長崎市でのエンドレスジャーニー展は、80回目の長崎原爆の日の2日後の8月11日から始まりました。JR長崎駅前のアミュプラザ長崎かもめ広場には、初日から多くの方々が集まりました。

長崎と名古屋の展示内容は、トークなどのイベントを除けば同一です。会場を視察した人の中には、長崎県の大石賢吾知事や、長崎市の鈴木史朗市長の姿もありました。
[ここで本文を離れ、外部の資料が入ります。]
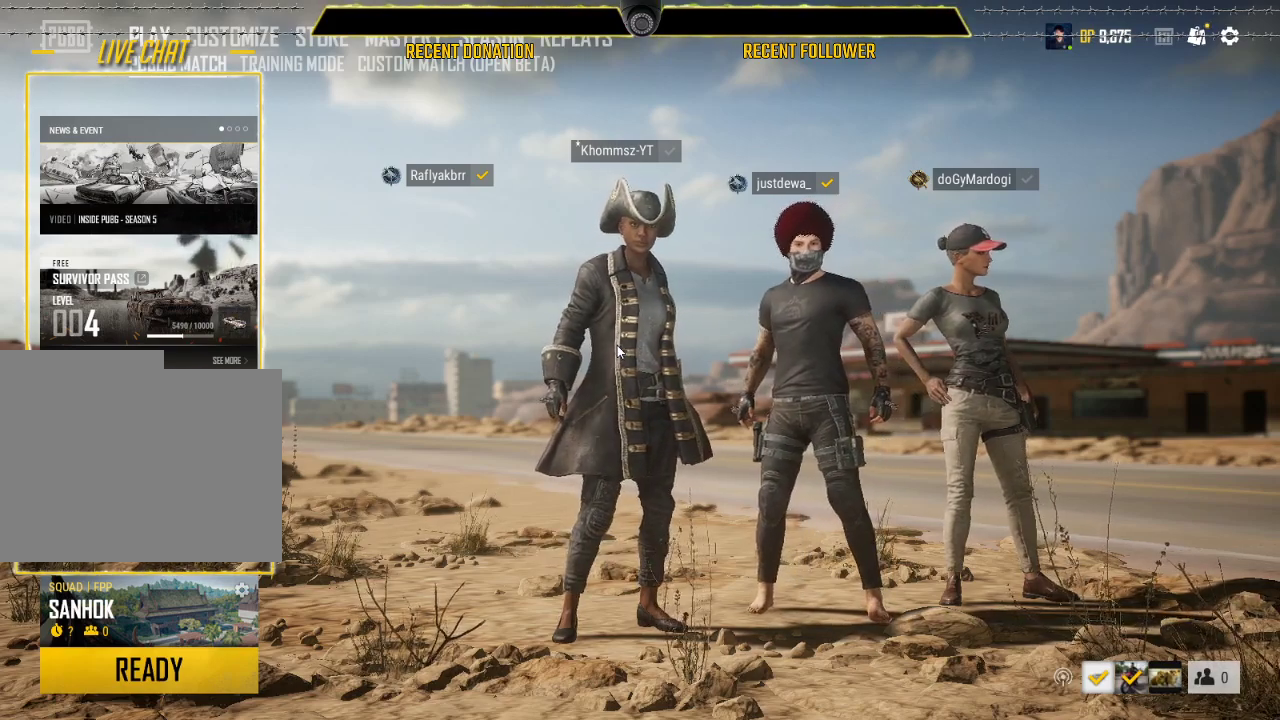
{"keys": [], "mouse": ["left"], "events": []}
鈴木市長は1人で会場に現れ、展示物を熱心に見たあと、会場内のメッセージコーナーでペンを取り、平和への強い思いを込めた、以下のメッセージをお寄せいただきました。

「NO MORE HIROSHIMA

NO MORE NAGASAKI

NO MORE WAR

NO MORE HIBAKUSHA!」

(ノーモア広島、ノーモア長崎、ノーモア戦争、ノーモア被爆者!) 

長崎の会場で手書きのメッセージを手にする鈴木史朗・長崎市長=2025年8月13日 Ⓒ MSF
長崎の会場で手書きのメッセージを手にする鈴木史朗・長崎市長=2025年8月13日 Ⓒ MSF

多くのご支援・メッセージをありがとうございます

MSFの活動について来場者にご説明するスタッフ(左)=名古屋会場で2025年9月29日 Ⓒ MSF
MSFの活動について来場者にご説明するスタッフ(左)=名古屋会場で2025年9月29日 Ⓒ MSF

長崎、名古屋ともに会場では皆さまからさまざまな展示のご感想をいただきました。

30代女性

ガザ地区の状況に胸を痛めていて、何かできることがないかと思って親子で来ました。生まれる国が違うだけで、こんなにも境遇が変わってしまうのはとてもつらい。これからも自分にできることを考えていきたいです。

70代女性

ロヒンギャの人びとを巡るミャンマーの状況を「こんなことが世界で起きているのか」と涙ながらに見ました。中学生、高校生など多くの若い世代にも課外授業などで来てもらい、「平和」について考えてみてほしいです。

また、会場では来場者の方々に多くのメッセージを紙に書いていただきました。

100以上が寄せられた名古屋会場では、市内から来た30代の女性が1歳の娘さんとともにこう記していました。

「世界中のお友達が 笑顔で楽しい毎日をおくれるように」

来場者の皆さまから寄せられたメッセージの数々=名古屋会場で2025年9月29日 Ⓒ MSF
来場者の皆さまから寄せられたメッセージの数々=名古屋会場で2025年9月29日 Ⓒ MSF

よく「寄付や活動への参加以外に何かできることはありますか?」とのご質問をいただきます。多くの方々が難民・移民を巡る状況を知り、共に考え、伝えることが、現状を変える一歩となります。これからも皆さまと一緒に、前向きな変化を生み出していけることを願っています。

MSFは今後もさまざまなイベントを通じて、世界各地で目の当たりにした人道危機や、そこで生きる人びとの声を伝えてまいります。また皆さまとお会いできる日を心待ちにしています。